Likewise, Hood still embraces his work, which now takes place in a Metro office.

“I think [the DVD] will be a little slow to get off the ground, but they’ll eventually see it’s okay,” Hood says. “No one will say it to my face, but I don’t care if I’ve been ridiculed or criticized for participating.”

“I can’t say whether anyone will criticize them [Paris, Hood, D’Ambrosio] for doing this, but what I would say is anybody that looks at that negatively and criticizes them, it would reflect more on them [the speaker],” says Detective David Kallas, director of government affairs for Metro’s police union, Las Vegas Police Protective Association. “These guys decided it was more important to try to help their successors to understand. To help. So if what they’re doing helps one person, that’s good, that’s what we do.”

But, Kallas says, he’s not optimistic that a kinder, gentler internal cop culture is imminent. Bravado is ingrained in the profession.

“It starts Day 1 when you learn ‘command presence,’ which means that when you are in a situation, you are able to take control of it. When that’s embedded in your mind, it gets tough to take it away. It has to be a part of your makeup.

“In our field, if you become emotional, it’s considered a weakness.”

As Kallas talks, he comes up with the inherent conflict in this issue: “We don’t want to see weakness in our fellow officers. Certainly the public doesn’t want to see weakness in us. … But then, it’s human nature to have weakness.”
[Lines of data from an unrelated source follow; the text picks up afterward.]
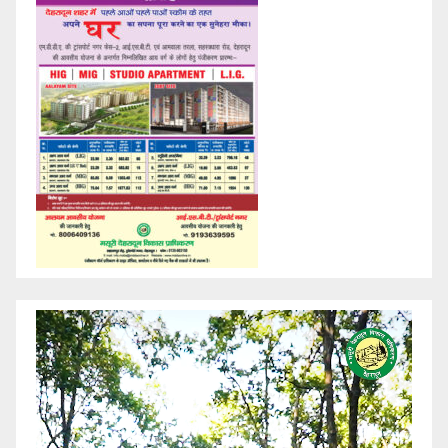
Video
Player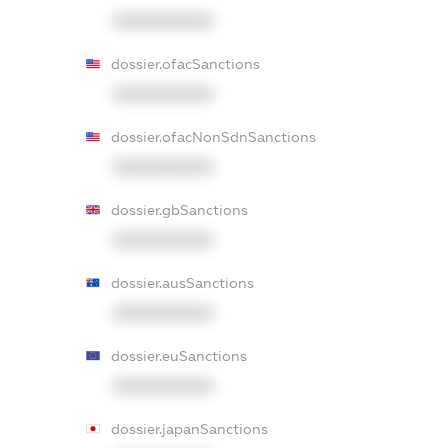
XXXXXXXXXX
dossier.ofacSanctions
XXXXXXXXXX
dossier.ofacNonSdnSanctions
XXXXXXXXXX
dossier.gbSanctions
XXXXXXXXXX
dossier.ausSanctions
XXXXXXXXXX
dossier.euSanctions
XXXXXXXXXX
dossier.japanSanctions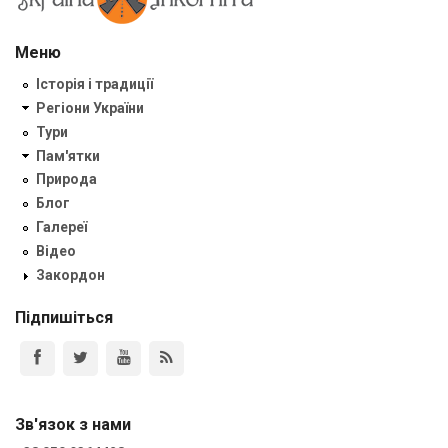
Меню
Історія і традиції
Регіони України
Тури
Пам'ятки
Природа
Блог
Галереї
Відео
Закордон
Підпишіться
Зв'язок з нами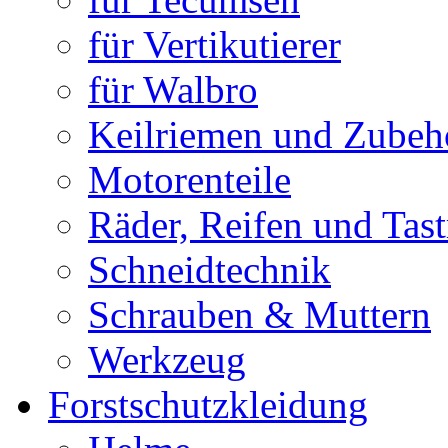
für Vertikutierer
für Walbro
Keilriemen und Zubeh
Motorenteile
Räder, Reifen und Tast
Schneidtechnik
Schrauben & Muttern
Werkzeug
Forstschutzkleidung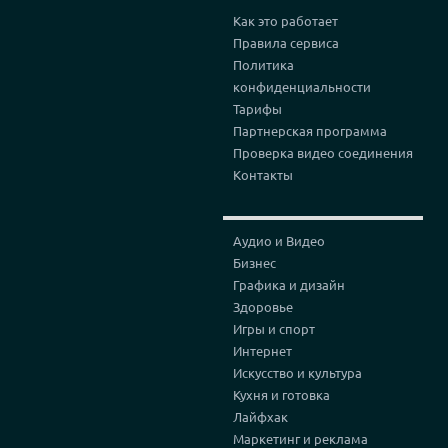
Как это работает
Правила сервиса
Политика
конфиденциальности
Тарифы
Партнерская программа
Проверка видео соединения
Контакты
Аудио и Видео
Бизнес
Графика и дизайн
Здоровье
Игры и спорт
Интернет
Искусство и культура
Кухня и готовка
Лайфхак
Маркетинг и реклама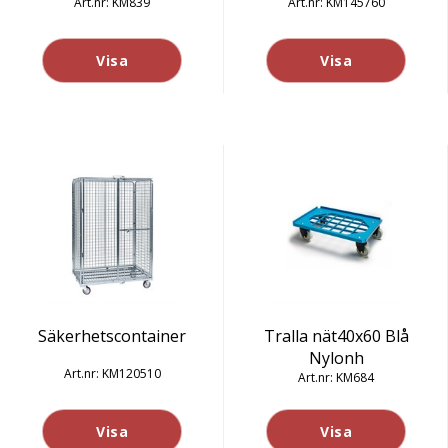
KM839
KM145760
Visa
Visa
Säkerhetscontainer
Tralla nät40x60 Blå
Nylonh
KM120510
KM684
Visa
Visa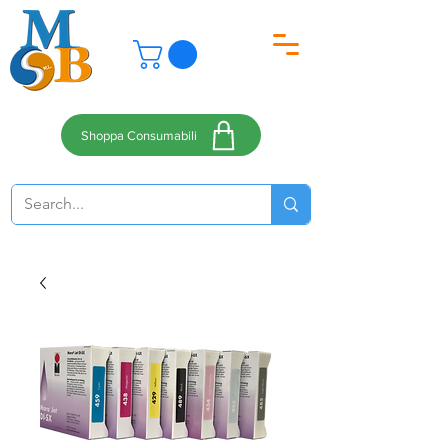
Shoppa Consumabili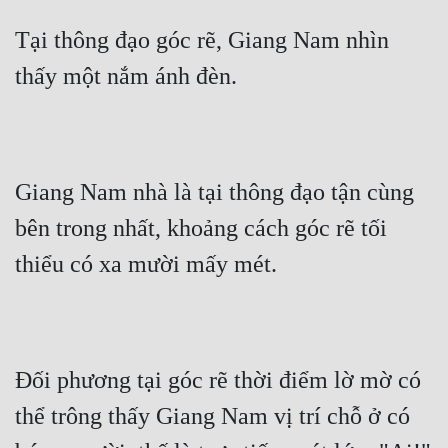
Tại thông đạo góc rẽ, Giang Nam nhìn 
thấy một nắm ánh đèn.
Giang Nam nhà là tại thông đạo tận cùng 
bên trong nhất, khoảng cách góc rẽ tối 
thiểu có xa mười mấy mét.
Đối phương tại góc rẽ thời điểm lờ mờ có 
thể trông thấy Giang Nam vị trí chỗ ở có 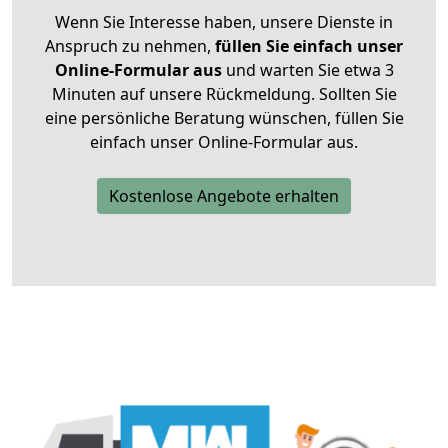
Wenn Sie Interesse haben, unsere Dienste in
Anspruch zu nehmen,
füllen Sie einfach unser
Online-Formular aus
und warten Sie etwa 3
Minuten auf unsere Rückmeldung. Sollten Sie
eine persönliche Beratung wünschen, füllen Sie
einfach unser Online-Formular aus.
Kostenlose Angebote erhalten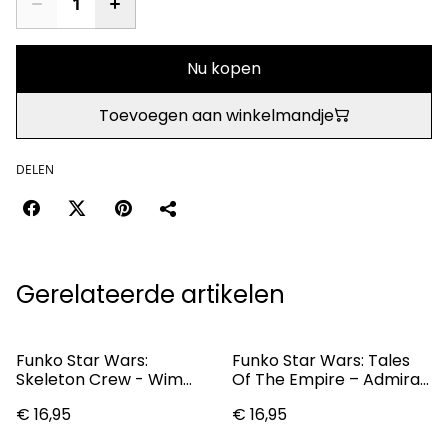
Nu kopen
Toevoegen aan winkelmandje
DELEN
Gerelateerde artikelen
Funko Star Wars:
Funko Star Wars: Tales
Skeleton Crew - Wim
Of The Empire – Admiral
Pop! Vinyl
Thrawn Pop! Vinyl Figure
€ 16,95
€ 16,95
And that, it seems, is the ongoing struggle for cops and the public they serve—if the brick wall were to come down publicly, what then? Would our cops be too touchy-feely? Owning up to mistakes, to feelings, to imperfections? Do we want them to project openness? Or are we more comfortable with stoicism?

It’s a hot July day in Las Vegas, and Clarke Paris’ wife and kids are splashing around in the pool, which he can see through ample windows in the back of his living room and kitchen. Paris, tan himself, wearing a crisp white T-shirt and jeans, is hand-labeling envelopes with letters to different police associations and agencies telling them about his project, asking them to participate in an effort to break the silence.
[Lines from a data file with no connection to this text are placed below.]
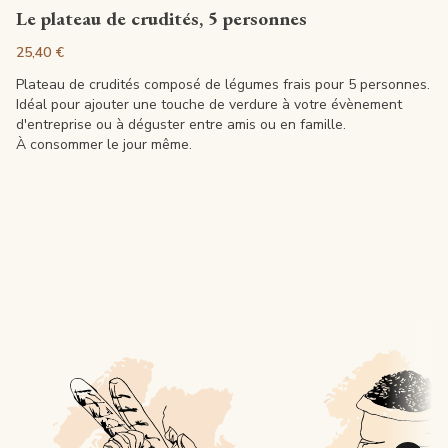
Voir la fiche
Le plateau de crudités, 5 personnes
25,40 €
Plateau de crudités composé de légumes frais pour 5 personnes.
Idéal pour ajouter une touche de verdure à votre évènement
d'entreprise ou à déguster entre amis ou en famille.
À consommer le jour même.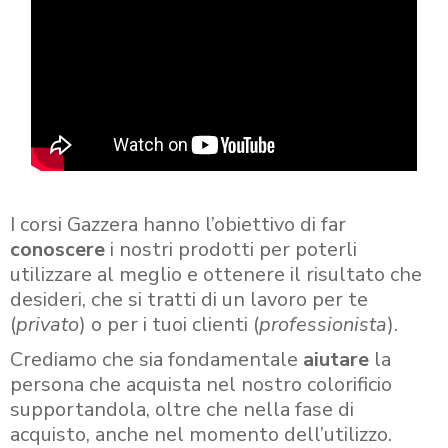
I corsi Gazzera hanno l’obiettivo di far
conoscere
i nostri prodotti per poterli
utilizzare al meglio e ottenere il risultato che
desideri, che si tratti di un lavoro per te
(
privato
) o per i tuoi clienti (
professionista
).
Crediamo che sia fondamentale
aiutare
la
persona che acquista nel nostro colorificio
supportandola, oltre che nella fase di
acquisto, anche nel momento dell’utilizzo.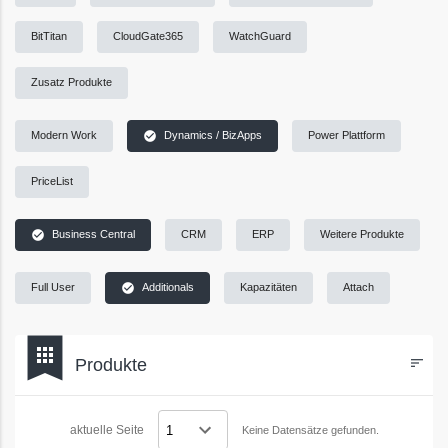
BitTitan
CloudGate365
WatchGuard
Zusatz Produkte
check_circle
Modern Work
Dynamics / BizApps
Power Plattform
PriceList
check_circle
Business Central
CRM
ERP
Weitere Produkte
check_circle
Full User
Additionals
Kapazitäten
Attach
bookmark
apps
Produkte
sort
Filters
aktuelle Seite
Keine Datensätze gefunden.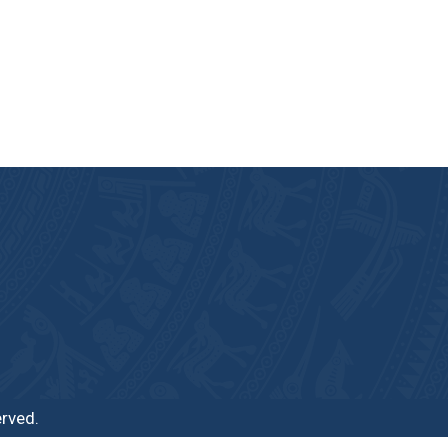
erved.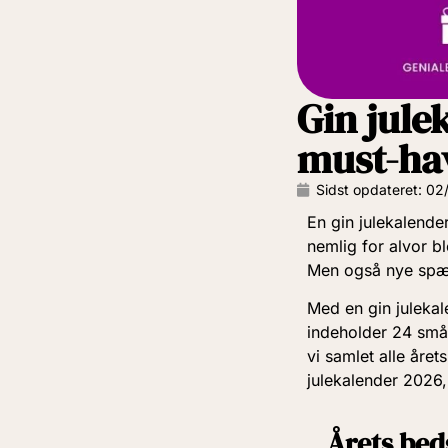
Gin jule
must-ha
Sidst opdateret:
02
En gin julekalende
nemlig for alvor b
Men også nye spæn
Med en gin juleka
indeholder 24 små 
vi samlet alle åre
julekalender 2026,
Årets bed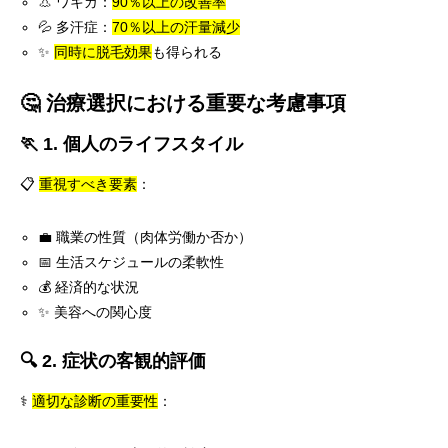
👃 ワキガ：
90％以上の改善率
💦 多汗症：
70％以上の汗量減少
✨
同時に脱毛効果
も得られる
🤔 治療選択における重要な考慮事項
🏃 1. 個人のライフスタイル
📋
重視すべき要素
：
💼 職業の性質（肉体労働か否か）
📅 生活スケジュールの柔軟性
💰 経済的な状況
✨ 美容への関心度
🔍 2. 症状の客観的評価
⚕️
適切な診断の重要性
：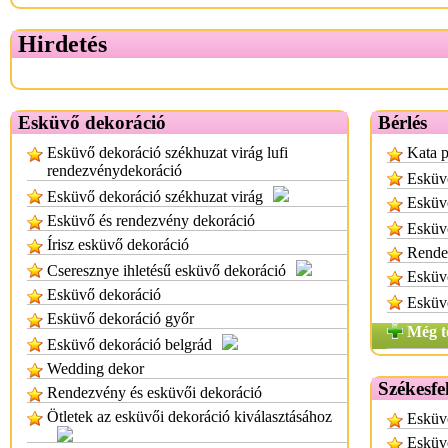
Hirdetés
Esküvő dekoráció
Bérlés
Esküvő dekoráció székhuzat virág lufi
Kata p
rendezvénydekoráció
Esküv
Esküvő dekoráció székhuzat virág
Esküvő
Esküvő és rendezvény dekoráció
Esküvő
Írisz esküvő dekoráció
Rende
Cseresznye ihletésű esküvő dekoráció
Esküvő
Esküvő dekoráció
Esküvő
Esküvő dekoráció győr
Még t
Esküvő dekoráció belgrád
Wedding dekor
Székesfe
Rendezvény és esküvői dekoráció
Ötletek az esküvői dekoráció kiválasztásához
Esküvő
Esküvő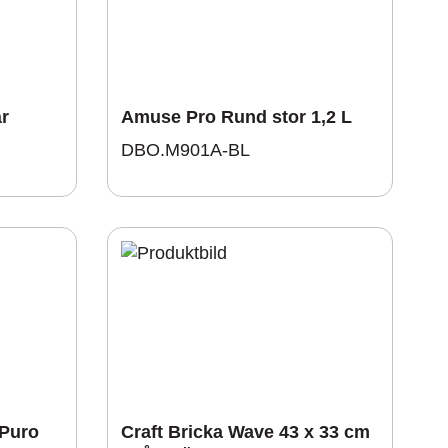
r
Amuse Pro Rund stor 1,2 L
DBO.M901A-BL
 Puro
Craft Bricka Wave 43 x 33 cm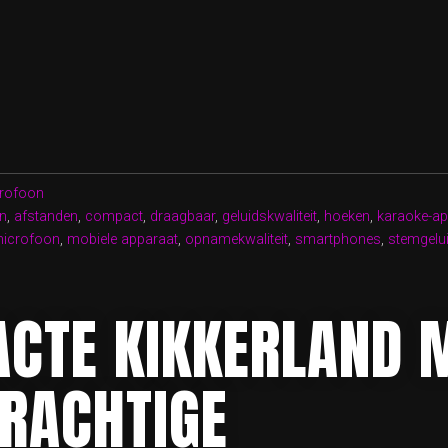
EK
RLAND
rofoon
en
,
afstanden
,
compact
,
draagbaar
,
geluidskwaliteit
,
hoeken
,
karaoke-a
KE
microfoon
,
mobiele apparaat
,
opnamekwaliteit
,
smartphones
,
stemgelu
FOON!”
CTE KIKKERLAND M
KRACHTIGE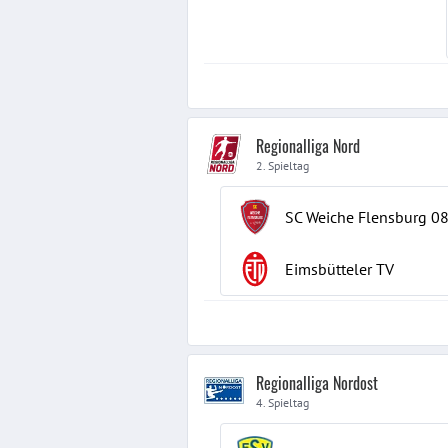
Regionalliga Nord
2. Spieltag
SC Weiche Flensburg 0
Eimsbütteler TV
Regionalliga Nordost
4. Spieltag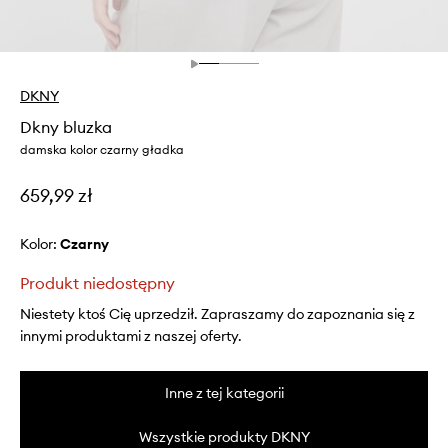
DKNY
Dkny bluzka
damska kolor czarny gładka
659,99 zł
Kolor:
czarny
Produkt niedostępny
Niestety ktoś Cię uprzedził. Zapraszamy do zapoznania się z
innymi produktami z naszej oferty.
Inne z tej kategorii
Wszystkie produkty DKNY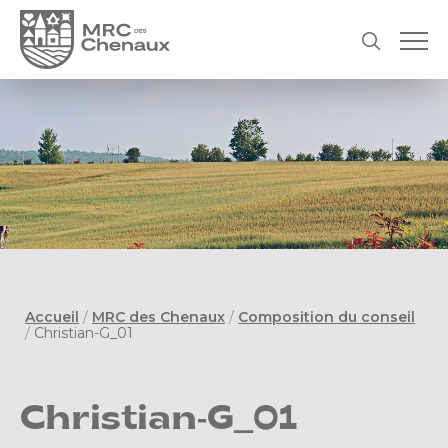
Accueil
/
MRC des Chenaux
/
Composition du conseil
/
Christian-G_01
Christian-G_01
After that, he will address 50 boxes containing his DVD to national media outlets: Larry King Live, Dr. Phil, The Today Show, CNN, ABC, MTV, America’s Most Wanted, Spike TV—he will send eight to Oprah at various agents’ addresses.
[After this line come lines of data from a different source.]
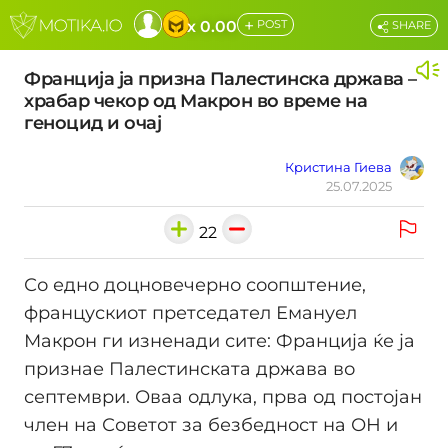
+
x 0.00
POST
SHARE
Франција ја призна Палестинска држава –
храбар чекор од Макрон во време на
геноцид и очај
Кристина Гиева
25.07.2025
22
Со едно доцновечерно соопштение,
францускиот претседател Емануел
Макрон ги изненади сите: Франција ќе ја
признае Палестинската држава во
септември. Оваа одлука, прва од постојан
член на Советот за безбедност на ОН и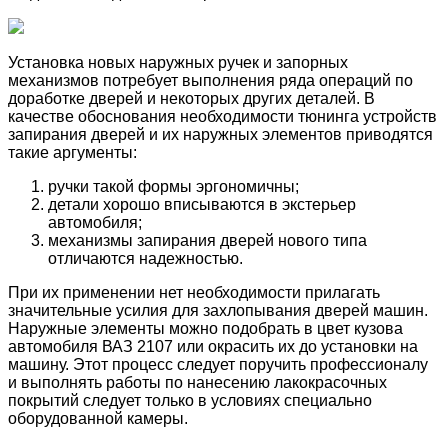
Установка новых наружных ручек и запорных
механизмов потребует выполнения ряда операций по
доработке дверей и некоторых других деталей. В
качестве обоснования необходимости тюнинга устройств
запирания дверей и их наружных элементов приводятся
такие аргументы:
ручки такой формы эргономичны;
детали хорошо вписываются в экстерьер
автомобиля;
механизмы запирания дверей нового типа
отличаются надежностью.
При их применении нет необходимости прилагать
значительные усилия для захлопывания дверей машин.
Наружные элементы можно подобрать в цвет кузова
автомобиля ВАЗ 2107 или окрасить их до установки на
машину. Этот процесс следует поручить профессионалу
и выполнять работы по нанесению лакокрасочных
покрытий следует только в условиях специально
оборудованной камеры.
“Statistically speaking, I would think someone would call to talk to me,” he says.

Metro Sheriff Doug Gillespie viewed the DVD, and told Paris he supports the work—“That’s huge,” Paris says—and his name is at the end: “Special thanks to Sheriff Doug Gillespie, Undersheriff Rod Jett and Las Vegas Metropolitan Police Department for their help, commitment and resources.”

Paris is putting together a proposal for teaching an in-service class to Metro officers on dealing with emotional stress and confronting the hard-nosed culture.

“I’m not saying everybody needs a group hug and we should sing ‘Kumbayah,’” he says.

“But people misconstrue courage. Courage is complicated.”